4-3 Business Models and their
Relationship with Business-Level
Strategies (slide 2 of 3)
• There are many types of business models,
including:
• The franchise model
• A firm licenses its trademark and the processes it follows to
create and deliver a product to franchisees.
• Example: McDonald’s
• The freemium model
• The firm provides a basic product to customers for free and
earns revenues and profits by selling a premium version of the
service.
• Example: Dropbox
4-3 Business Models and their
Relationship with Business-Level
Strategies (slide 3 of 3)
• The advertising model
• For a fee, a firm provides advertisers with high-quality access to
its target customers.
• Example: Google
• The subscription model
• A firm offers a product to customers on a regular basis such
as once-per-month, once-per-year, or upon demand.
• Example: Netflix
• The peer-to-peer model
• A business matches those wanting a particular service with
those providing that service.
• Example: Airbnb
4-4 Types of Business-
Level Strategies (slide 1 of
2)
• Firms choose between five business-level strategies to establish and
defend their desired strategic position against competitors:
1. Cost leadership
2. Differentiation
3. Focused cost leadership
4. Focused differentiation
5. Integrated cost leadership/differentiation
• Each business-level strategy can help the firm establish and exploit a
competitive advantage (either lowest cost or distinctiveness) as the basis
for how it will create value for customers within a particular competitive
scope (broad market or narrow market).
Figure 4.1
Five Business-Level Strategies
4-4 Types of Business-
Level Strategies (slide 2 of
2)
• None of the five business-level strategies is inherently or
universally superior to the others.
• The effectiveness of each strategy is contingent on the:
• Opportunities and threats in a firm’s external environment
• Strengths and weaknesses derived from its resource portfolio
• Thus, it is critical for the firm to select a business-level
strategy that represents an effective match between the
opportunities and threats in its external environment and the
strengths of its internal organization based on its core
competencies.
4-4a Cost Leadership Strategy
(slide 1 of 5)
• Firms that effectively use the cost leadership strategy can earn above-
average returns despite the presence of strong competitive forces.
Potential Entrants
• Over time, the efficiency of a cost leader enhances its profit margins,
which in turn creates an entry barrier to potential competitors.

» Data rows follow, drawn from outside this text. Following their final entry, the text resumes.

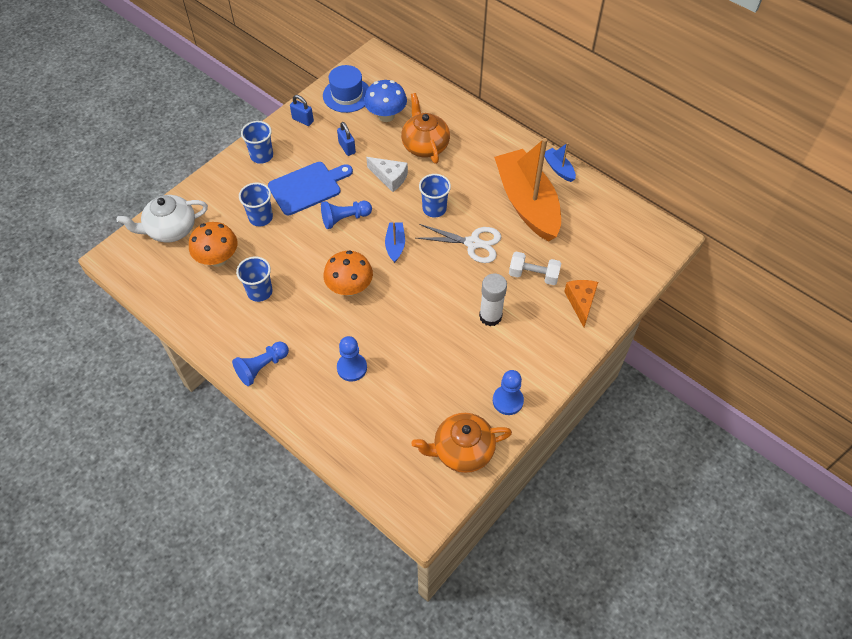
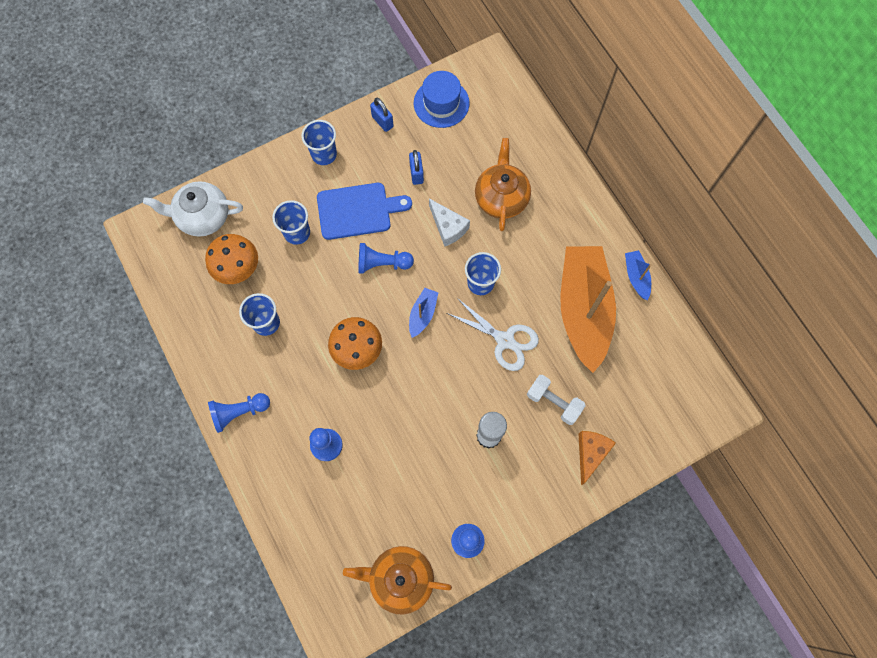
camera: 20 degrees right, 15 degrees up
(386, 116) = (473, 145): blue mushroom -> none

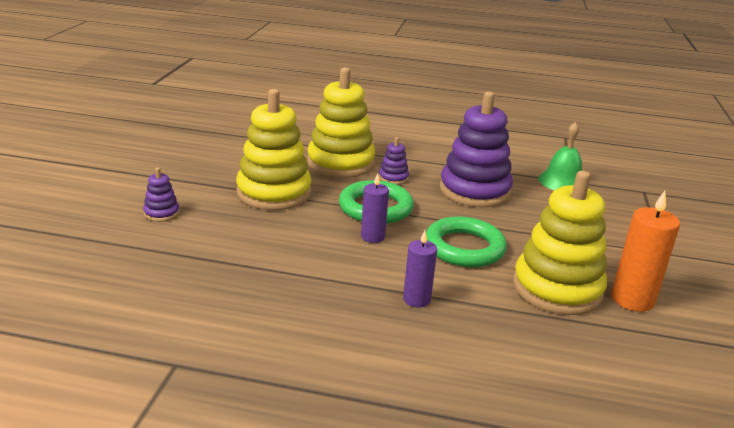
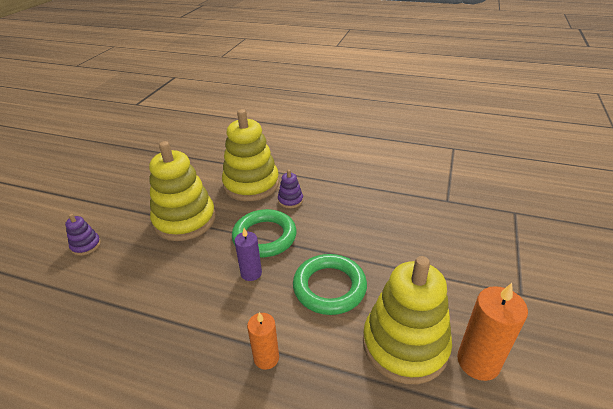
camera: 10 degrees right, 10 degrees up
(416, 299) = (266, 358): purple candle -> orange candle
(474, 191) = (357, 215): purple stacking toy -> none
(562, 181) = (439, 201): green bell -> none

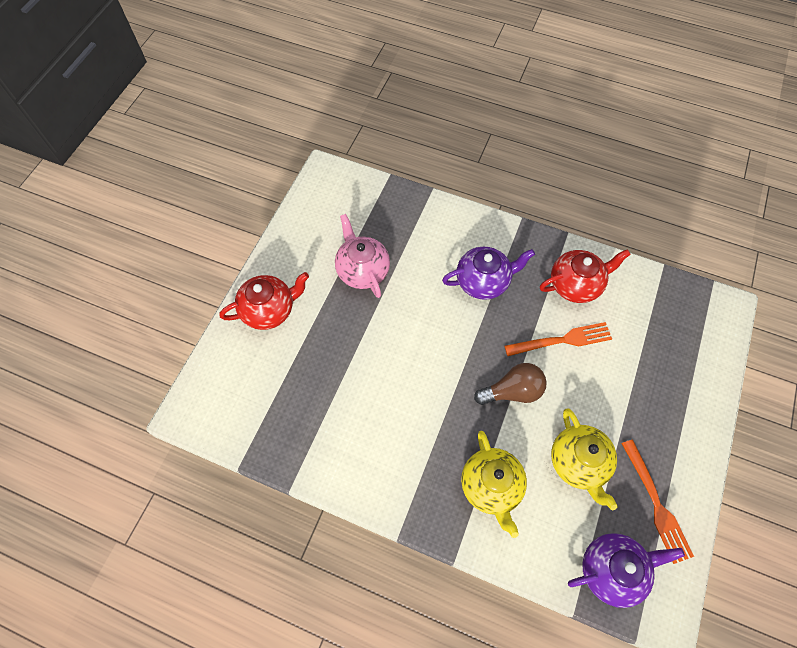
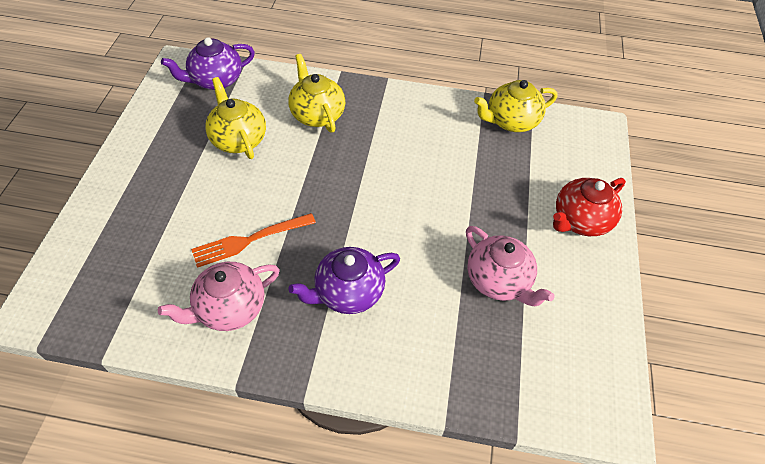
camera: 165 degrees right, 10 degrees down
(278, 438) = (511, 121): none -> yellow teapot
(512, 391) = (303, 184): brown light bulb -> none
(575, 285) = (229, 308): red teapot -> pink teapot
(656, 504) = (170, 121): orange fork -> none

• New entrants must be willing to accept less than average returns until they
gain the experience required to approach the cost leader’s efficiency.
Product Substitutes
• When faced with product substitutes, the cost leader has more
flexibility than do its competitors.
• To retain customers, it often can reduce its product’s price.
4-4a Cost Leadership Strategy
(slide 5 of 5)
Potential Entrants
• Substantial barriers to potential entrants are created by:
• Customer loyalty
• The need to overcome the uniqueness of a differentiated product
Product Substitutes
• Companies selling brand-name products to loyal customers face a lower
probability of customers switching to substitute products.